A conversation between a curious user and a helpful assistant.
You will provide complete, accurate and detailed answers to the users questions.
USER: What is the capital of France?
ASSISTANT:
""".strip()

Code

response, tokens = ct_int8_float16.generate(
    prompt,
    top_k=1,
    end_sequences=["\nUSER:", "\nASSISTANT:"],
)
print(response)

The capital of France is Paris.

Code

response, tokens = ct_int8_float16.generate(prompt, top_k=1, end_sequences=["\nUSER:", "\nASSISTANT:"])
timing = %timeit -q -o ct_int8_float16.generate(prompt, top_k=1, end_sequences=["\nUSER:", "\nASSISTANT:"])

print(f"generated {tokens:,} tokens in {timing.average:0.3f} s ± {timing.stdev*1000:0.3f} ms")
print(f"{tokens / timing.average:0.3f} tokens/second")

generated 7 tokens in 0.241 s ± 2.171 ms
29.004 tokens/second

Code

prompt = """
You are an expert story teller.
The stories you tell are long, complex and very engaging.
USER: Tell me a story about mice and rats.
STORYTELLER: Once upon a time there was a big family of mice that lived in a windmill. Next door to them was a family of rats.
""".strip()

Code

response, tokens = ct_int8_float16.generate(prompt, top_k=1, end_sequences=["\nUSER:", "\STORYTELLER:"])
timing = %timeit -q -o ct_int8_float16.generate(prompt, top_k=1, end_sequences=["\nUSER:", "\STORYTELLER:"])

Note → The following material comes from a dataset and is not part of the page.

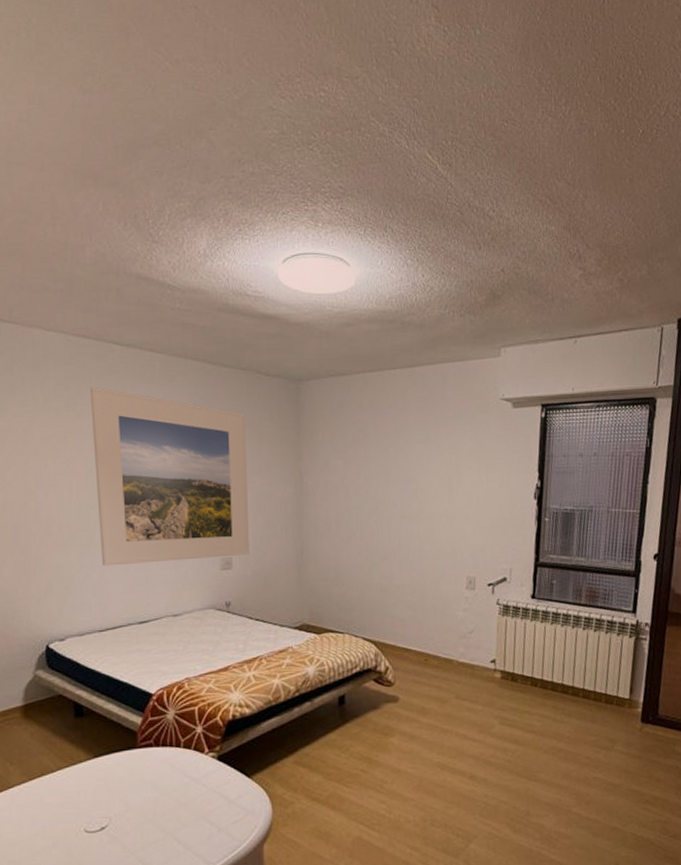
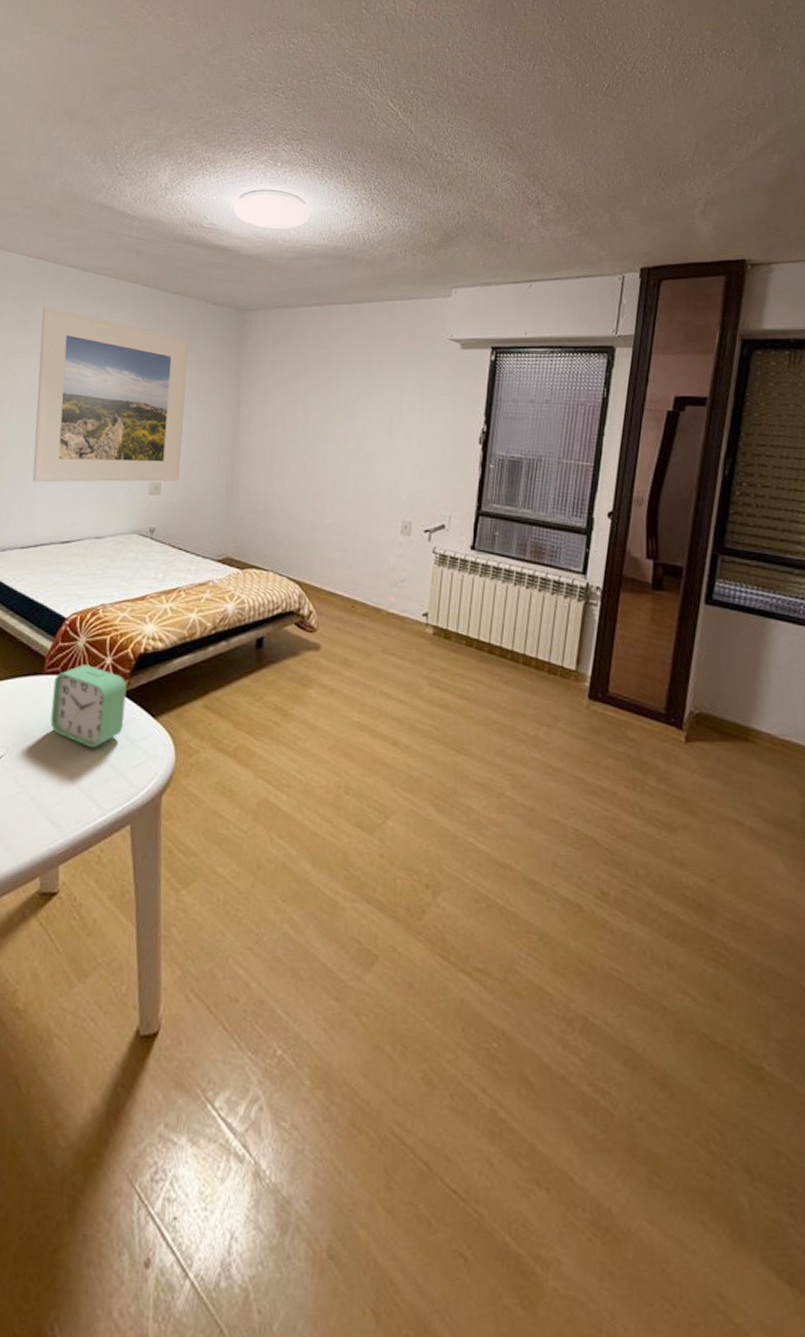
alarm clock: none [148,735,220,811] -> present [50,665,127,749]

print(f"generated {tokens:,} tokens in {timing.average:0.3f} s ± {timing.stdev*1000:0.3f} ms")
print(f"{tokens / timing.average:0.3f} tokens/second")

generated 512 tokens in 11.033 s ± 11.542 ms
46.404 tokens/second

Code

response, tokens = ct_int8_float16.generate(prompt, max_new_tokens=374, top_k=1, end_sequences=["\nUSER:", "\STORYTELLER:"])
timing = %timeit -q -o ct_int8_float16.generate(prompt, max_new_tokens=374, top_k=1, end_sequences=["\nUSER:", "\STORYTELLER:"])

print(f"generated {tokens:,} tokens in {timing.average:0.3f} s ± {timing.stdev*1000:0.3f} ms")
print(f"{tokens / timing.average:0.3f} tokens/second")

generated 374 tokens in 7.934 s ± 8.224 ms
47.141 tokens/second

Using an iterator and my crappy stopping code has cost around 7% performance. The stopping code could be improved slightly. Even with this the token generation speed remains higher than transformers.